- Theatrical poster
- Directed by: Wayne Beach
- Written by: Wayne Beach Anthony Walton
- Produced by: Stephen Break
- Starring: Ray Liotta; LL Cool J; Mekhi Phifer; Bruce McGill; Chiwetel Ejiofor; Guy Torry; Taye Diggs; Jolene Blalock;
- Cinematography: Wally Pfister
- Edited by: Kristina Boden
- Music by: Jeff Rona
- Distributed by: DEJ Productions GreeneStreet Films International Lionsgate
- Release dates: September 13, 2005 (TIFF); April 13, 2007;
- Running time: 93 minutes
- Country: United States
- Language: English
- Budget: $15.5 million
- Box office: $1.8 million

= Slow Burn (2005 film) =

2005 film

Slow Burn is a 2005 American drama thriller film directed by Wayne Beach and starring Ray Liotta, Jolene Blalock and LL Cool J. It is notable for the extended period between production and eventual release. A crime drama, the film was produced in 2003, was finally given a showing at the 2005 Toronto International Film Festival, and finally got a proper theatrical release in 2007.

==Plot==
Nora Timmer, a biracial (African and European descent) woman, is being questioned by Ford Cole, the District Attorney. Nora, who is the Assistant District Attorney, claims she was being raped by Isaac Duparde when she shot him in the head. Journalist Ty Trippin interviews Ford; Ford surprises Ty by anticipating his first two questions.

Nora explains to Ford that she had first met Isaac a week earlier at a music store, where he came on to her, asking to give her a ride on the rainy night. Nora politely rebuffed his advances, but was forced to accept his offer when she found herself stranded in the rain with no cab to respond to her calls. Issac locked the door to his car when Nora tried to exit upon reaching her home, only to give her a music cassette as a compliment. Nora tells Ford that Issac waited for her in her house one night, grabbed her from behind, and raped her.

Luther Pinks, claiming to be an associate of Isaac, shows up to meet Ford and relates his version of the story, stating that Isaac's death was not self-defence, but murder. He states that Nora had seduced Isaac into falling in love and ultimately becoming obsessed with her. He tells Ford about an 'African violet' tattoo on Nora's backside to support his claims. Ford tends to believe him, as he himself had seen it when he and Nora had sex.

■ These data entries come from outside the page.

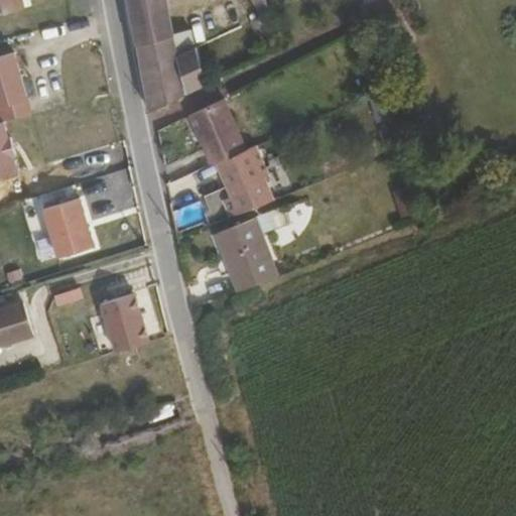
[(0,0),(0,14),(21,10),(17,0),(0,0)]
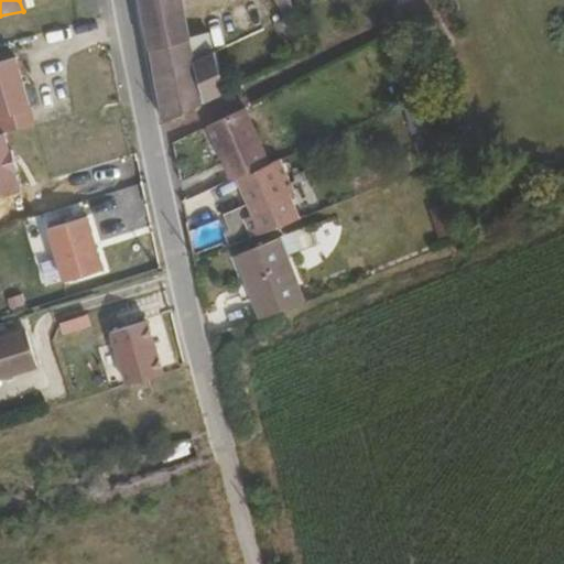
[(225,90),(214,52),(195,60),(190,36),(182,0),(140,0),(162,120),(225,90)]
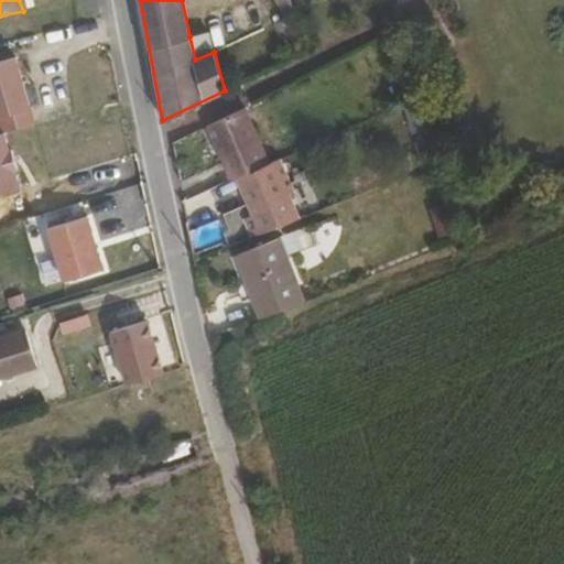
[(315,49),(295,10),(290,0),(278,0),(285,20),(273,25),(289,61),(315,49)]
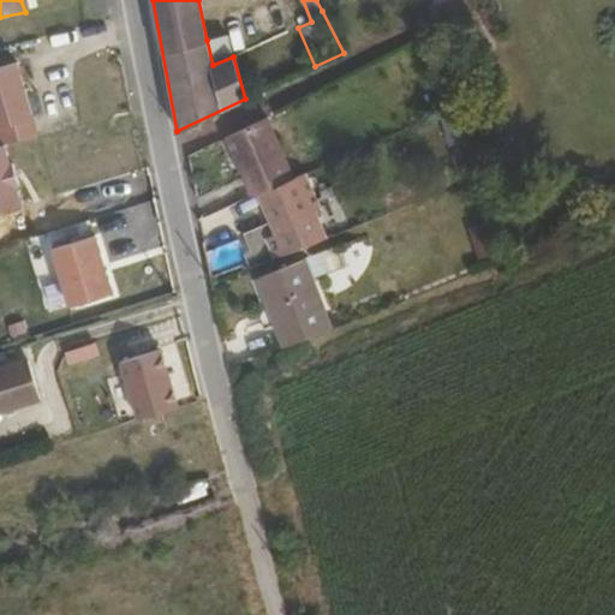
[(233,57),(226,31),(207,40),(213,65),(233,57)]
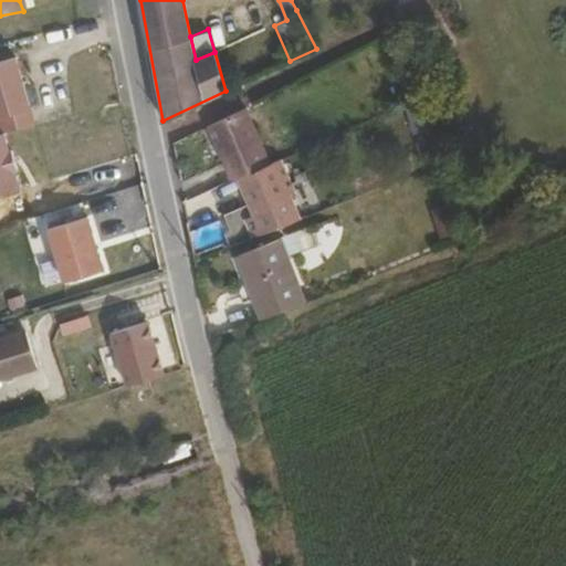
[(265,167),(242,109),(206,126),(228,182),(236,179),(265,167)]
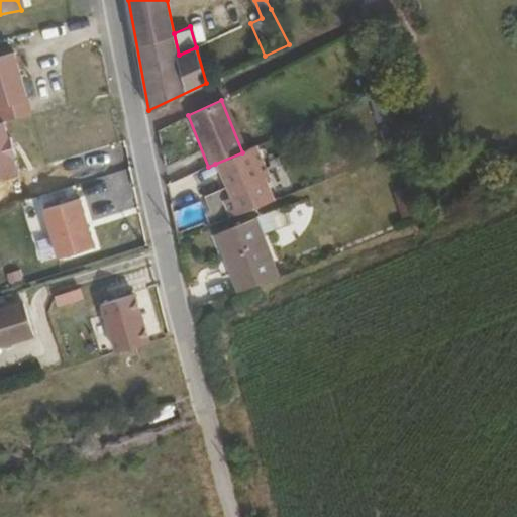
[(262,182),(267,180),(253,147),(242,152),(215,164),(228,199),(221,203),(228,221),(272,203),(262,182)]
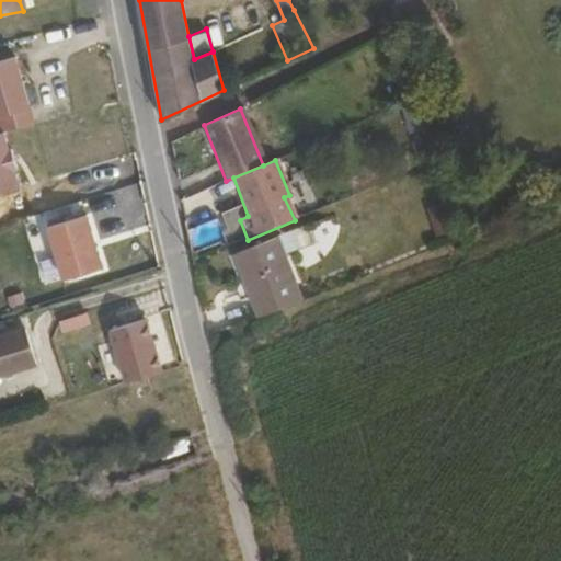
[(300,302),(275,242),(232,260),(256,321),(300,302)]
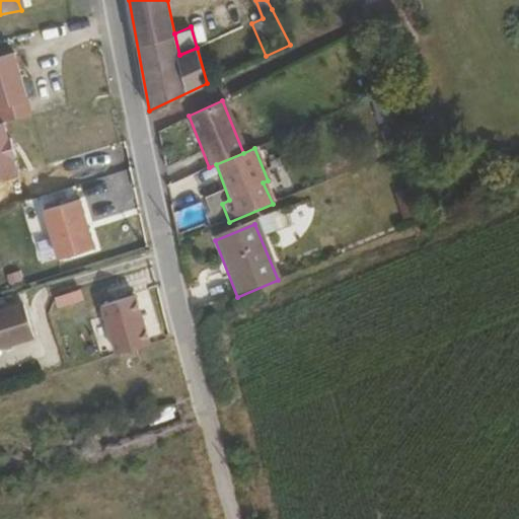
[(135,295),(97,306),(113,358),(150,347),(135,295)]
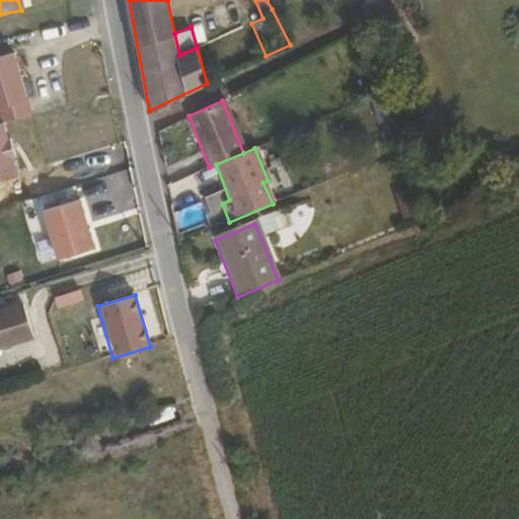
[(0,348),(31,338),(22,304),(0,310),(0,348)]
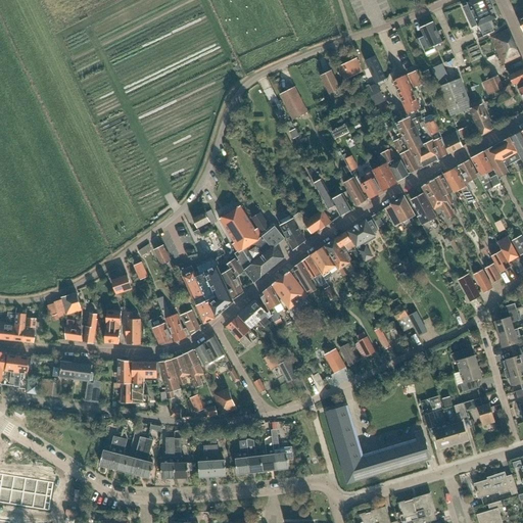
[(469,5),(464,7),(469,18),(474,16),(478,26),(479,26),(484,36),(494,32),(489,21),(496,17),(488,0),(474,0),(468,3),(469,5)]
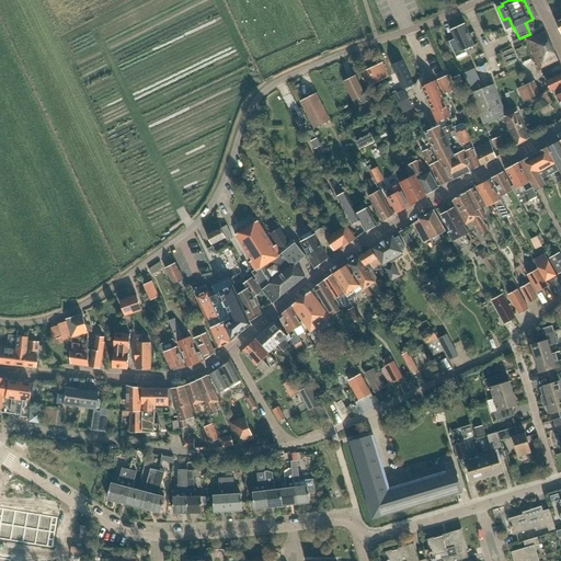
[(466,50),(474,46),(464,24),(450,31),(457,43),(450,46),(457,61),(468,56),(466,50)]
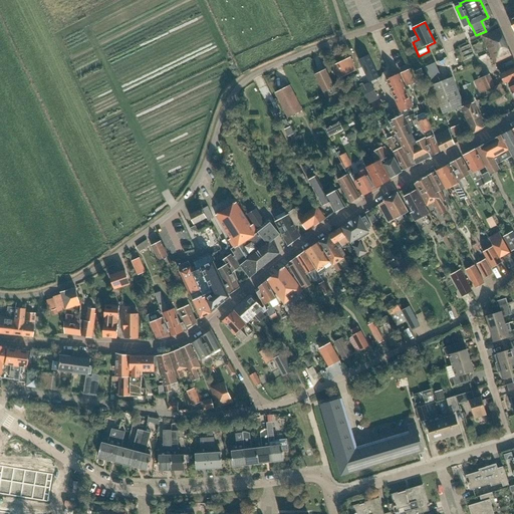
[(500,29),(482,36),(495,65),(512,57),(500,29)]
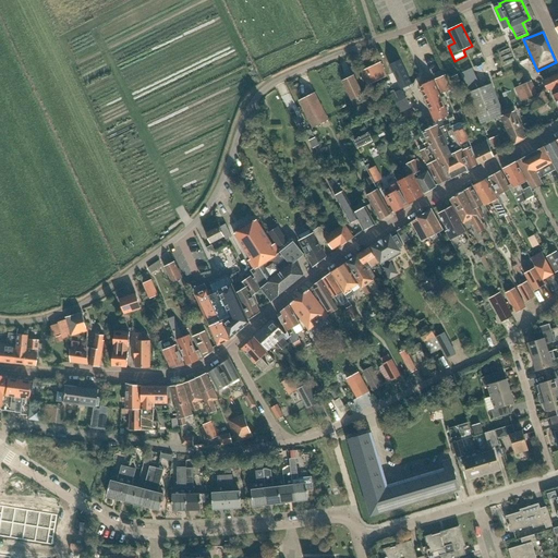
[(401,59),(390,63),(402,88),(413,83),(401,59)]
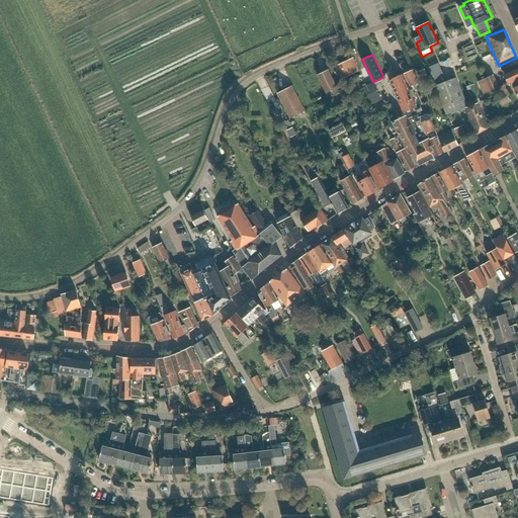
[(353,58),(336,67),(342,79),(359,71),(353,58)]
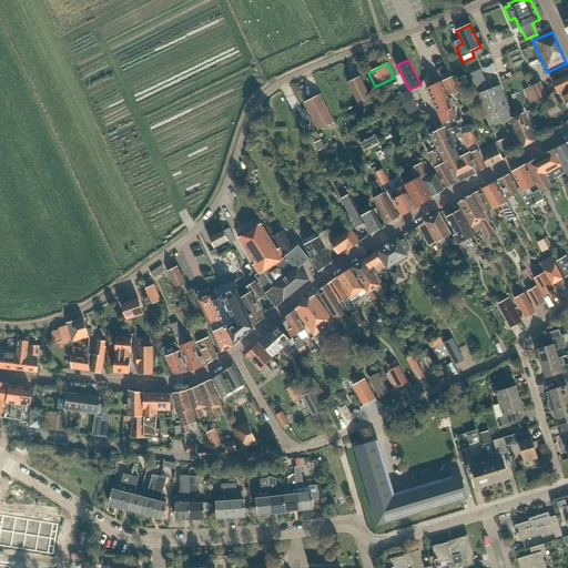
[(452,71),(440,75),(444,81),(454,77),(452,71)]
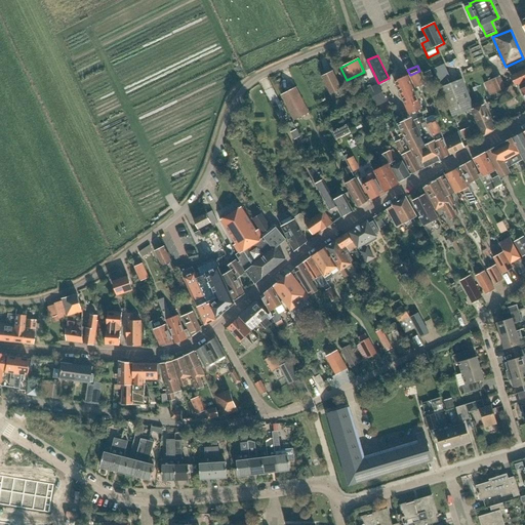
[(431,70),(425,73),(427,79),(433,76),(431,70)]
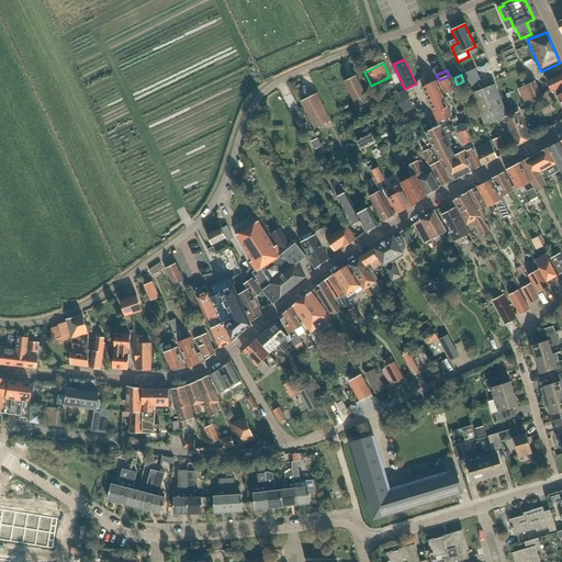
[(561,75),(548,81),(552,92),(555,91),(561,105),(561,75)]
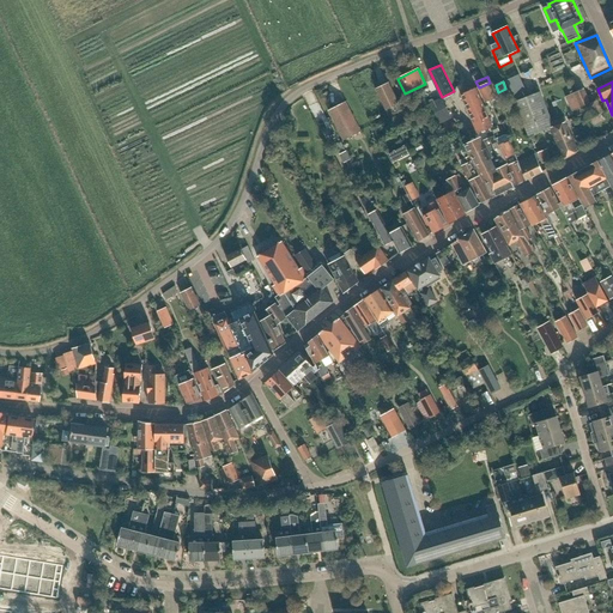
[(389,83),(376,89),(386,111),(400,104),(389,83)]
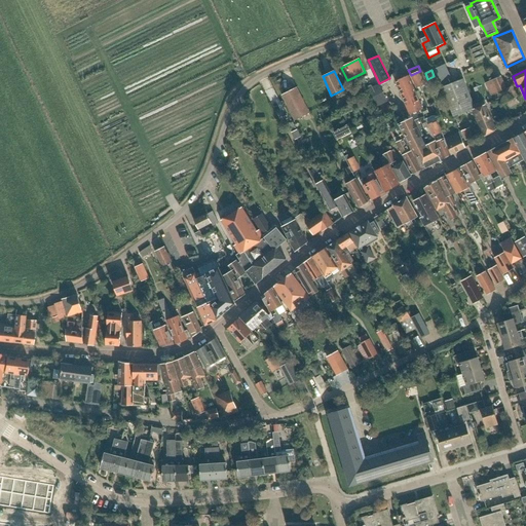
[(426,84),(420,71),(411,75),(410,75),(416,88),(426,84)]
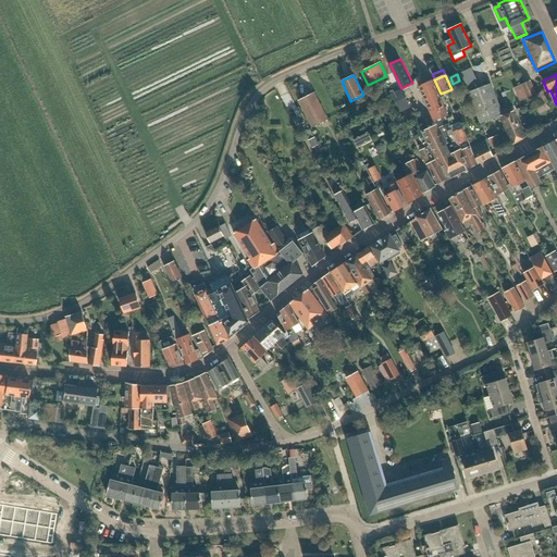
[(445,125),(449,124),(450,123),(449,122),(454,120),(452,113),(449,114),(432,81),(418,87),(435,121),(438,128),(442,127),(445,125)]
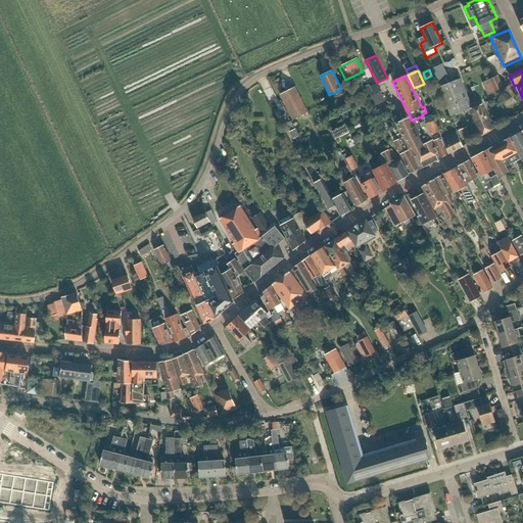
[(489,80),(495,93),(504,89),(497,76),(489,80)]
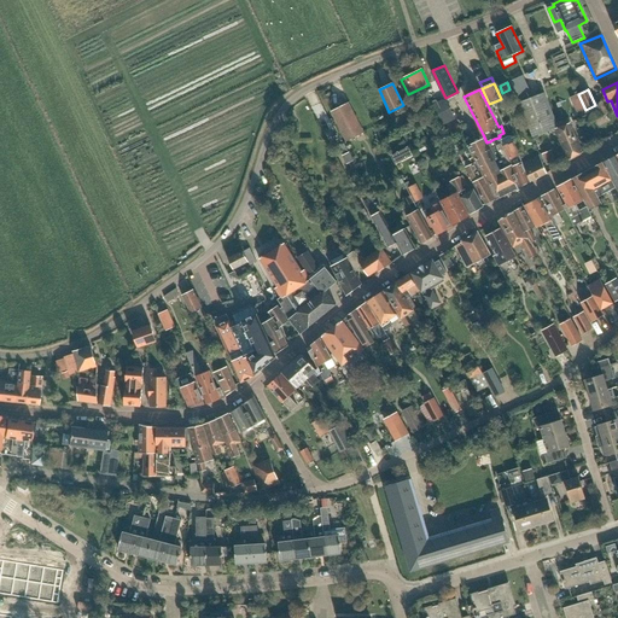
[(532,136),(557,128),(543,95),(543,93),(519,101),(532,136)]
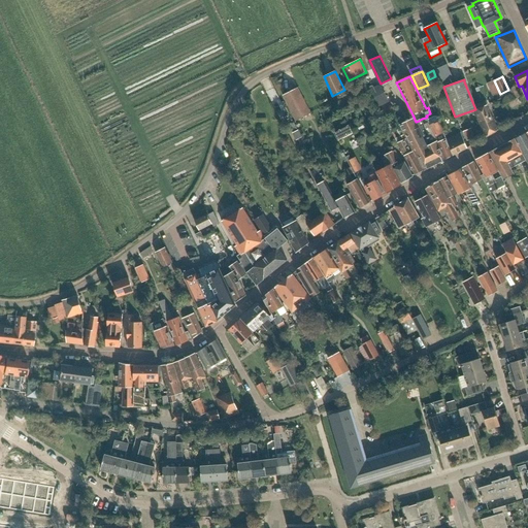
[(389,100),(383,87),(382,85),(371,90),(378,105),(389,100)]
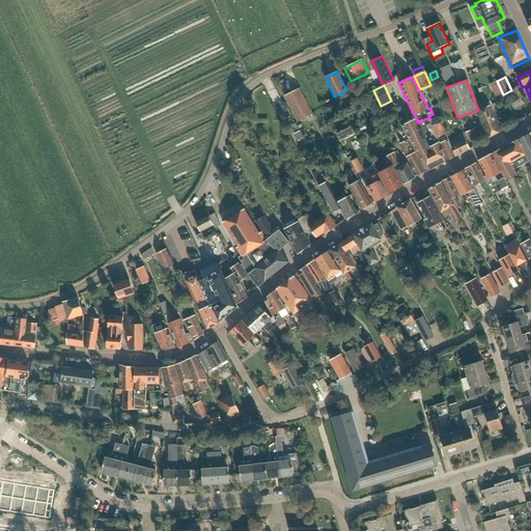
[(518,87),(511,90),(503,94),(508,106),(522,98),(518,87)]
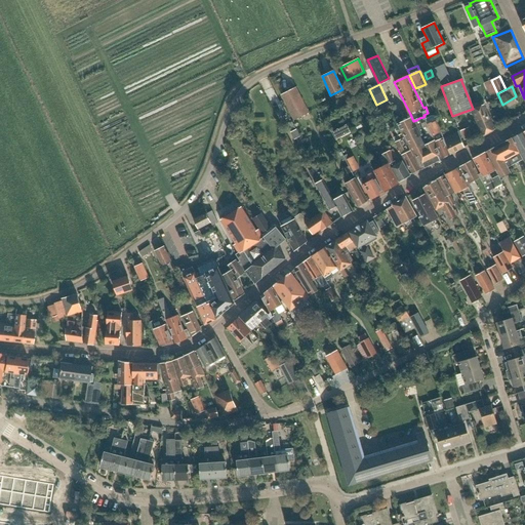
[(296,87),(281,94),(294,120),(309,113),(296,87)]
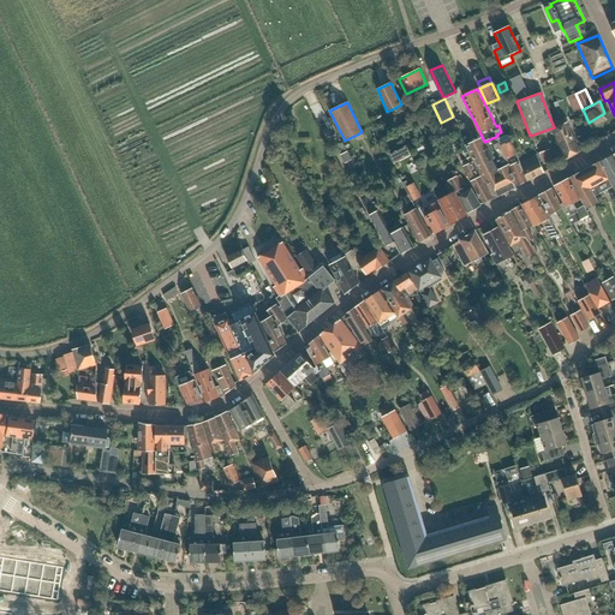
[(568,121),(553,129),(566,160),(580,153),(568,121)]
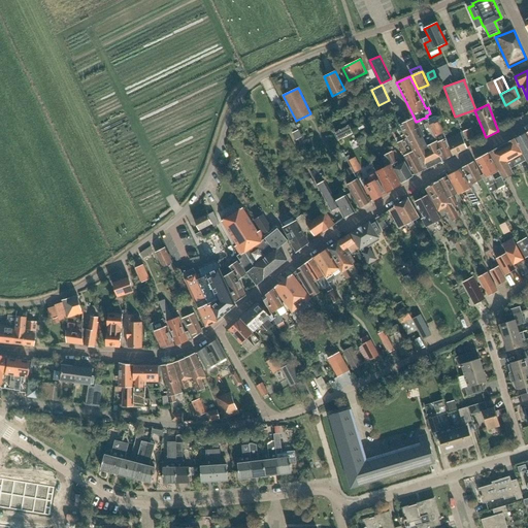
[(454,155),(447,139),(439,121),(438,122),(436,117),(434,117),(427,120),(435,135),(446,159),(454,155)]
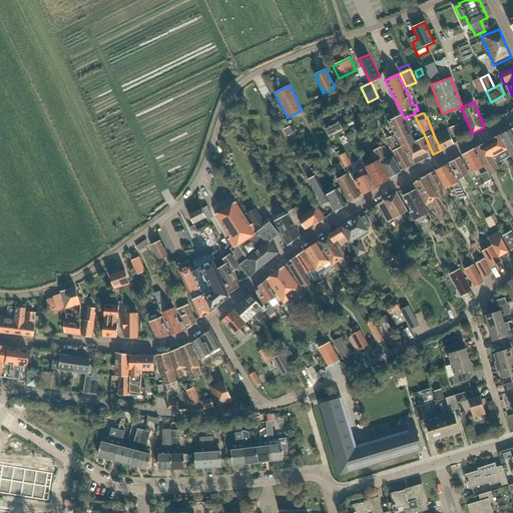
[(423,131),(415,116),(414,114),(410,115),(407,117),(404,118),(402,115),(389,121),(402,147),(412,165),(433,154),(423,131)]
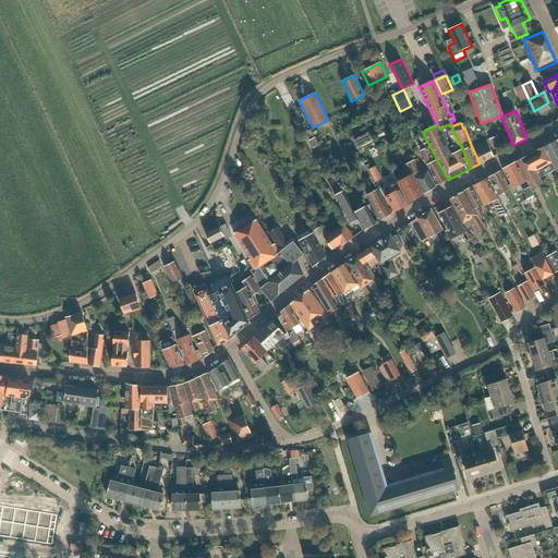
[(368,133),(353,141),(356,148),(372,141),(368,133)]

Isaac's home is set ablaze and Ford receives an odd voicemail from the deceased suggesting a conspiracy involving Nora. Later, Luther tells Ford of a deal Nora supposedly offered Isaac for his cousin who was recently booked on drug charges; if his aunt were to agree to sell her home to an interested party, his cousin would walk. Luther also reveals Nora's dirty little secret—that she isn't biracial but is using being a minority to benefit her career and to satisfy some strange obsession with being black.

==Cast==
- Ray Liotta as Ford Cole
- Jolene Blalock as Nora Timmer
- LL Cool J as Luther Pinks
- Mekhi Phifer as Isaac Duperde
- Taye Diggs as Jeffrey Sykes
- Bruce McGill as Godfrey
- Chiwetel Ejiofor as Ty Trippin / Danny
- Guy Torry as Chet Price

== Release ==
It was released in American theaters on April 13, 2007, but performed poorly. It had an opening weekend of $778,123 in ticket sales and closed in just 2 weeks with a domestic total of $1,237,615 and $559,641 from foreign markets for a worldwide total of $1,797,256. It ranks among the top ten widely released films for having the biggest second weekend drop at the box office, dropping 84.7% from $676,048 to $91,748.

The DVD was released in North America on July 24, 2007, and sold 44,720 units in the opening weekend, translating to revenue of $893,953. This does not include Blu-ray/DVD sales rentals and sales tracking does not extend beyond the first week.

The film has themes of inter-racial dating, "passing" or pretending to be a member of another race, stereotypes included, and using a rape defense to the accusation of murder.

==Reception==
 Metacritic, which uses a weighted average, assigned the a score of 34 out of 100, based on 14 critics, indicating "generally unfavorable" reviews.

==Novel==
The screenplay is based on a short story by Wayne Beach and Anthony Walton. Wayne Beach converted the story to screenplay and directed the film.